In a recent profile of the 38-year-old writer-director, Time magazine shrilled that Solondz's feature debut, Welcome to the Dollhouse, “exuded a deadpan contempt for its characters.” Other reviewers had gone so far as to call it “hateful,” even “evil.” Those folks must find his latest work absolutely diabolical. While Solondz's film Happiness has garnered mostly glowing notices, it's also sealed his reputation as an auteur of millennial cynicism. Even those who haven't found the characters objectionable have found the film's Weltanschauung to be relentlessly dour, hopeless. It's true that Happiness – an arid, arsenic-spiked comedy – presents a universe whose mechanics crush and thwart the titular goal.
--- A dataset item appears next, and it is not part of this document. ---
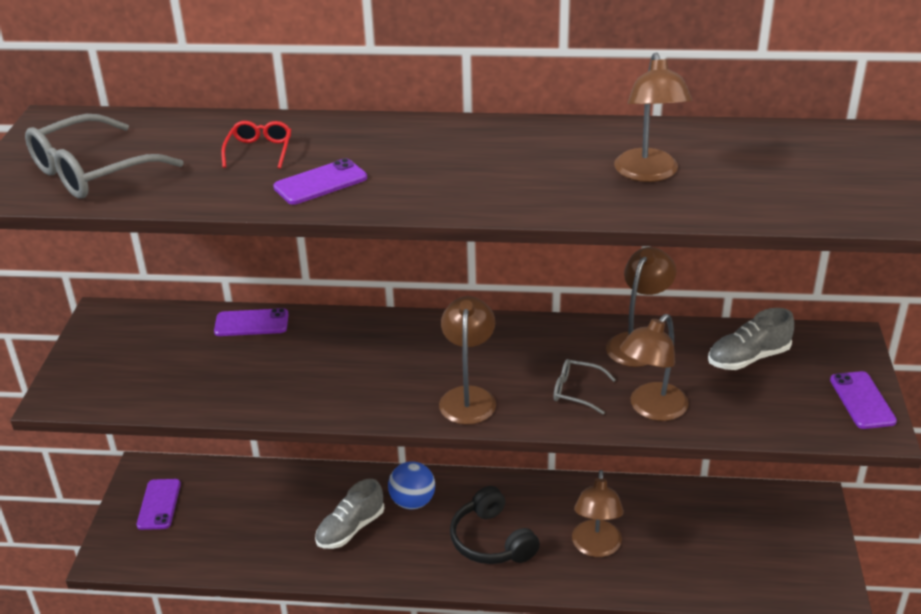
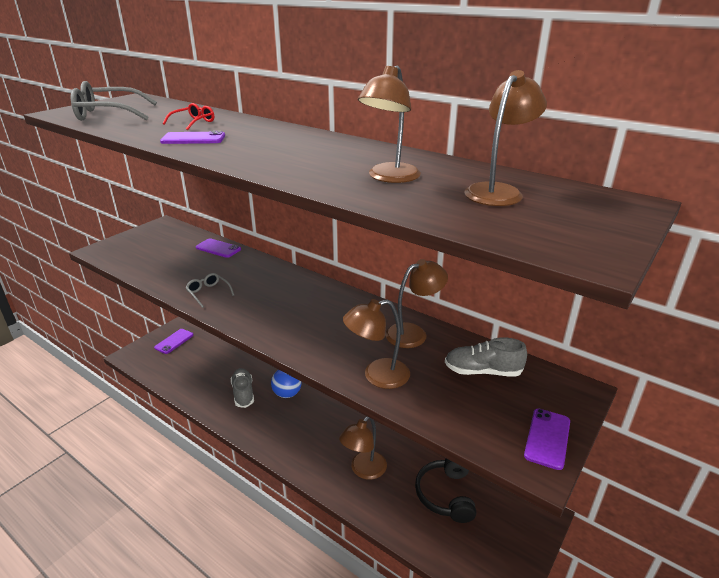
camera: 30 degrees right, 5 degrees down
grey shoe [315,479,384,549] -> grey shoe turned 90 degrees clockwise [231,368,254,408]
brown lamp [439,296,496,425] -> brown lamp moved to [464,70,547,206]
black headphones [450,486,540,564] -> black headphones moved to [415,458,476,523]
grey glasses [554,359,616,414] -> grey glasses moved to [185,273,234,308]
The film rifles through tabloid issues to get at their essences – reflecting a culture whose inhabitants are isolated, lonely, clumsy at communication and connection, whose desires are mangled in perversion or desperation, or both. It's also a film with an understated but substantial compassion toward its characters. If Dawn, the lead little girl in Dollhouse, grew up to be a filmmaker, Happiness might be the movie she'd make.

“Look,” says Solondz about his latest work, his pinched voice rising slightly, “it's a difficult frickin' movie, and it's not for everyone. But I think there most definitely is compassion in this film. And that's where the comedy comes in, the laughter. If those moments weren't in the film, it would be unbearable. That's assuming you're not laughing out of some kind of superiority, which is a terrible kind of laughter – to laugh out of contempt for a character. But if you're laughing because you recognize a kind of truth, that's the best kind. You're saying with your laugh, 'I understand.'”
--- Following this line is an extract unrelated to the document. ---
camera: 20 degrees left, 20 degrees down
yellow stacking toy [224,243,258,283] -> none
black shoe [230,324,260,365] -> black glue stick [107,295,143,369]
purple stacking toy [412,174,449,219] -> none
I tell Solondz that it was on my second viewing of the film that I finally understood my impatience and frustration with Joy, one of the story's three anchors, played by Jane Adams. She's the sister who seems most defenseless in the world, who makes the most glaringly bad choices. It was the glimmer of self-recognition that made her so hard to watch, and that's what makes both of Solondz's films so powerful. Most people go to the movies to watch themselves reflected back as hero or heroine, and Hollywood caters, if not panders, to that desire. Solondz's films let you either recognize the “loser” within, or at least see the world through her eyes. For those in the latter camp, the rush from Solondz's films is that they do what old art-house and foreign films used to: They take you into other worlds, broaden your perspective and emotional/aesthetic/psychological palate. He laughs sympathetically when I tell him I identified with Joy.
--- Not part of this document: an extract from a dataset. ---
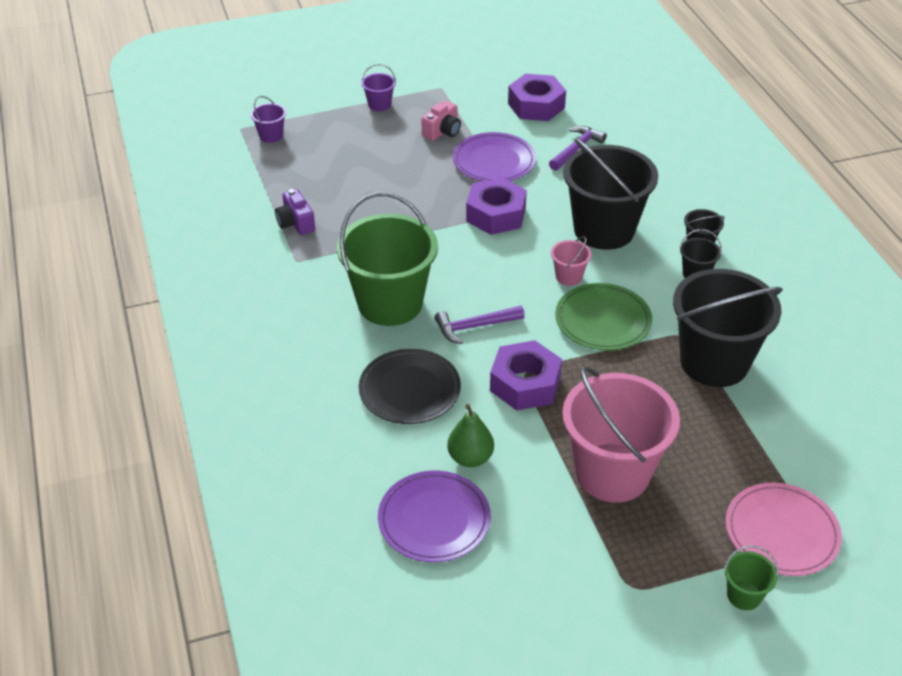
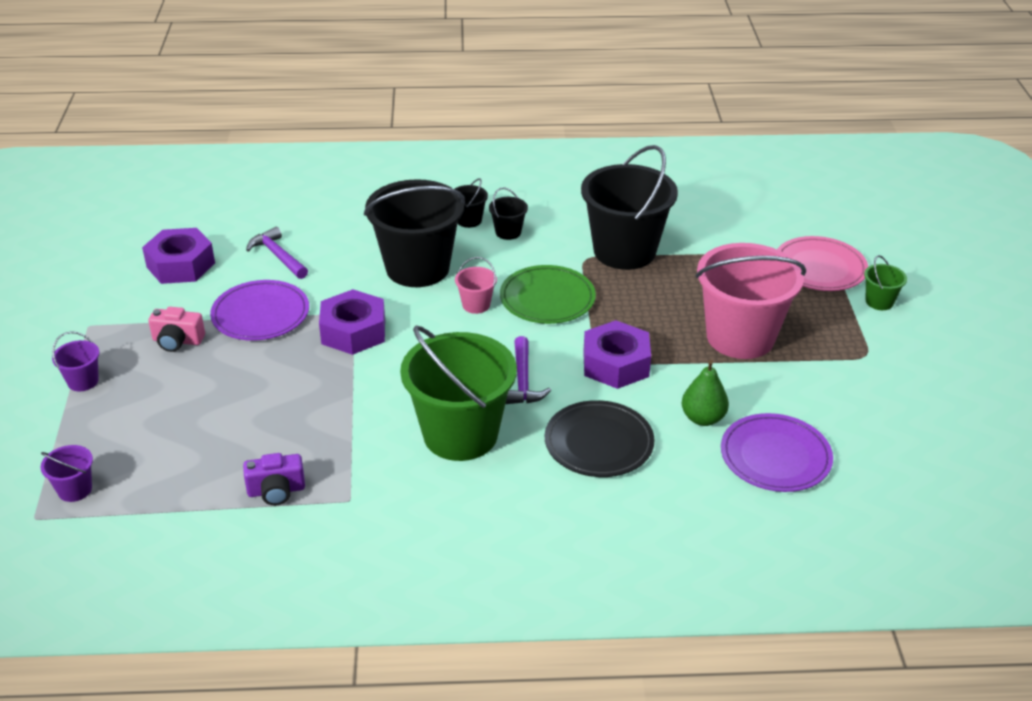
camera: 75 degrees left, 5 degrees down
pink camera [421,101,461,141] -> pink camera turned 135 degrees clockwise [148,307,205,352]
“Oh, no!” he grins. “That's, well, that's . . . You know, I was very emphatic with Jane [Adams] that this character is not dumb. It's very important that we sense that she's not dumb but at sea. She's something of a lost soul. I always felt she would be a way in which audiences could connect to this world, because so many of the other characters are very off-putting. And, in a certain way, I'm very hopeful for her at the end. She's stronger, wiser. She feels a kind of triumph when she dumps the second guy. So, if there's hope for her,” he chuckles, “then maybe there's hope for you.”